SIMs using ancient DES algorithm affected
In media interviews, Nohl has said that the vulnerability appears to be linked to SIMs that use the older Data Encryption Standard (DES)
DES has been considered insecure for some time after it was found that it could be cracked using a brute-force attack due to its short 56-bit keys.
A brute-force attack searches through each possible key combination to try and find the right one, which in the case of DES’s 56-bit key means going through over 72 quadrillion (7.2058×1016) keys.
Security researchers have shown that it is possible to build a machine that can do this in less than a day. In a blog post on the SRLabs website, the company explained that DES keys can be cracked even faster using rainbow tables.
What Nohl and his team discovered was a way to exploit the insecurity of DES in older SIMs without physical access to the SIM, knowing only its phone number.
Nohl told RT that he stumbled upon a flaw in the over-the-air (OTA) commands supported by these SIMs after sending certain incorrect commands to them.
The error messages returned by the SIM to the hacker upon being issued these unknown commands contain its cryptographic signature.
Using rainbow tables, SRLabs said this signature was easily resolved to a 56-bit DES key in two minutes on a standard computer.
This DES key is all a hacker needs to defraud or spy on a user of a vulnerable SIM card, SRLabs said.
To crown it all, OTA commands are sent to phones as a binary SMS which is invisible to the user, as phones do not indicate that they are receiving them.
Defence against the SRLabs SIM attack
SRLabs goes on to offer some recommendations on its blog to defend against the vulnerability it discovered.
The first thing operators and vendors should be looking at are better SIM cards that use state-of the-art cryptography with sufficiently long keys. SIMs should not disclose signed plaintext messages to attackers and must implement secure Java virtual machines.
Some cards already come close to this objective, but SRLabs said that the years needed to replace vulnerable legacy cards warrant supplementary defences:
- Handset SMS firewall. One additional protection layer could be anchored in handsets: Each user should be allowed to decide which sources of binary SMS to trust and which others to discard. An SMS firewall on the phone would also address other abuse scenarios including “silent SMS.”
- In-network SMS filtering. Remote attackers rely on mobile networks to deliver binary SMS to and from victim phones. Such SMS should only be allowed from a few known sources, but according to SRLabs most networks have not implemented such filtering yet. “Home routing” would also improve customer privacy when roaming as it would provide protection from remote tracking.
Vodacom, MTN, and Cell C respond
MyBroadband asked South Africa’s mobile network operators whether they have SIMs on their network that still use DES, and three of the four responded.
“With the help of our SIM vendors, we have assessed the impact of this research, and we are putting in place a comprehensive set of measures to ensure that our customers are fully protected,” a spokesperson for Vodacom said. “Vodacom takes its customers’ security extremely seriously.”
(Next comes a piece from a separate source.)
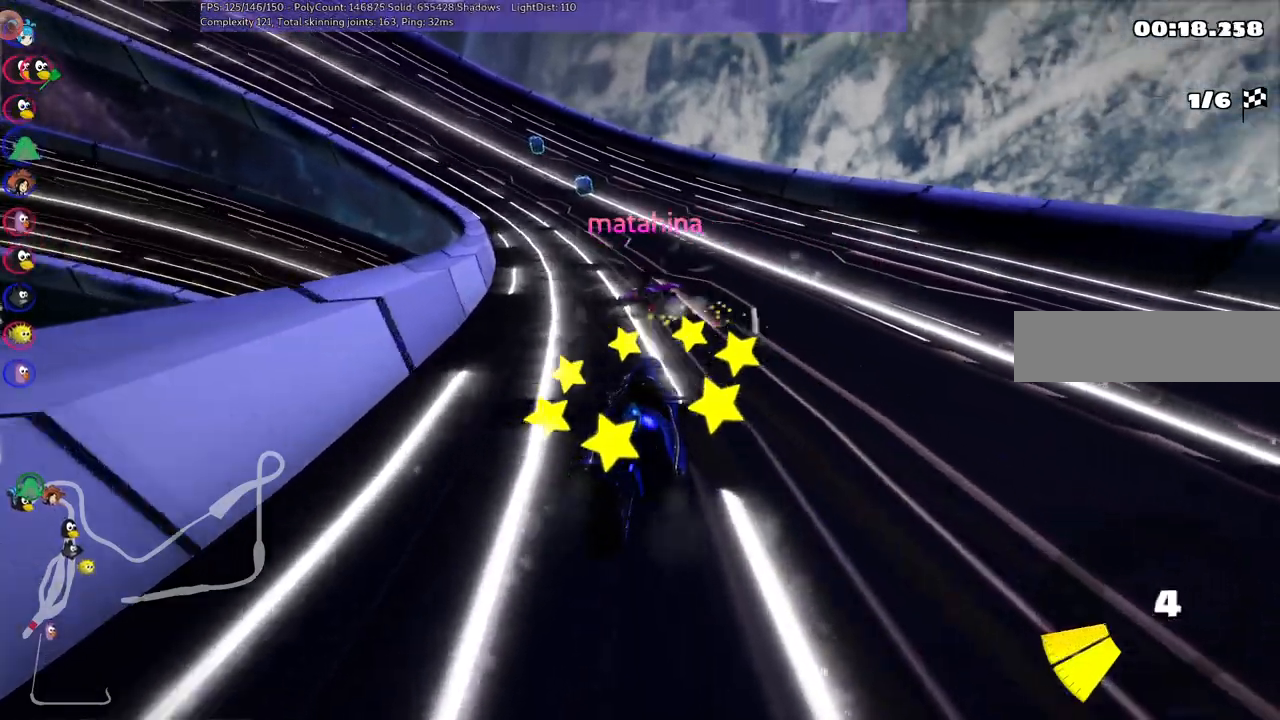
{"keys": ["m", "right", "up"], "events": [[17, "left", "down"], [17, "m", "down"], [200, "left", "up"], [200, "right", "down"]]}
Neil Tomkinson, GM of service delivery at MTN SA said that they too are in contact with their SIM vendors and uphold high security standards in its services.
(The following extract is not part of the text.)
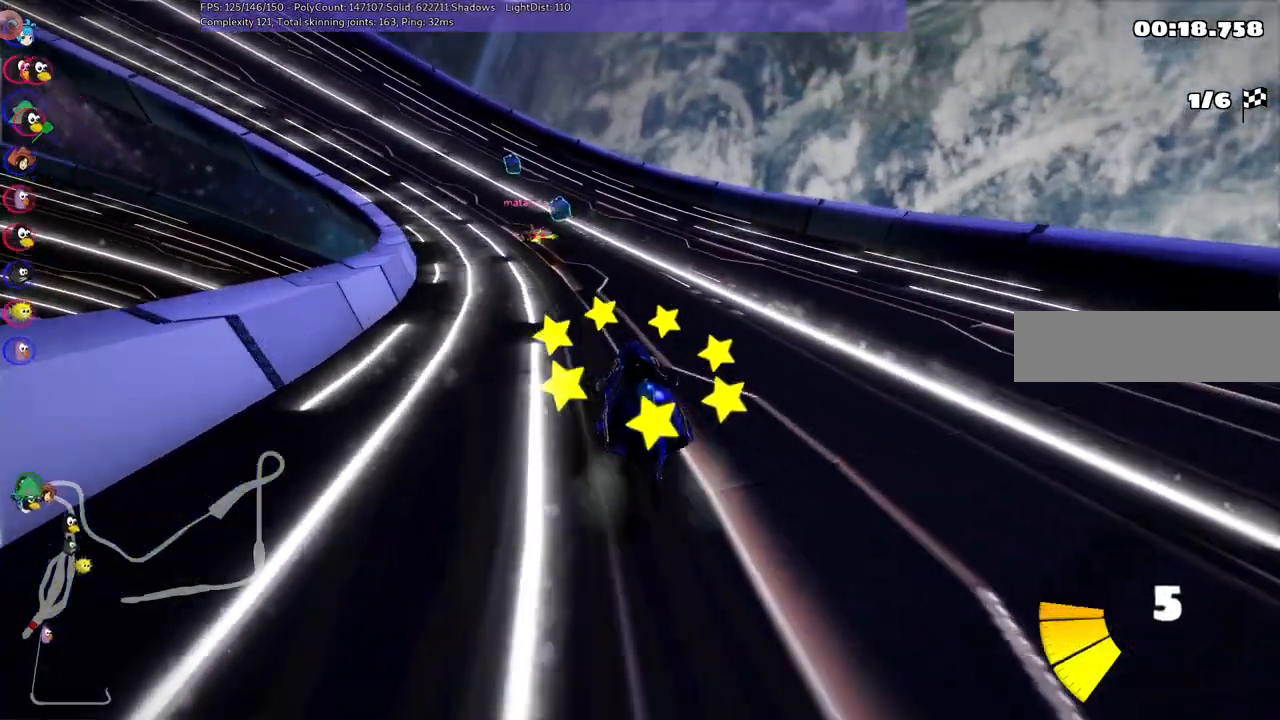
{"keys": ["m", "right", "up"], "events": [[17, "left", "down"], [117, "left", "up"]]}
“Initial investigations indicate none of the current MTN subscribers are at risk,” Tomkinson said.
Cell C said that it has been working closely with the GSMA to review this latest security threat.
According to Cell C, it has proactively started an auditing process to determine if any of the older SIMs are vulnerable to this security risk and if so, how many are active on its network.
“Cell C will implement the necessary measures to safeguard our subscribers against this latest known security threat, should we find that any of our customers are at risk,” a spokesperson for the network told MyBroadband.
Telkom Mobile mum on security concerns
Telkom Mobile did not respond by the time of publication.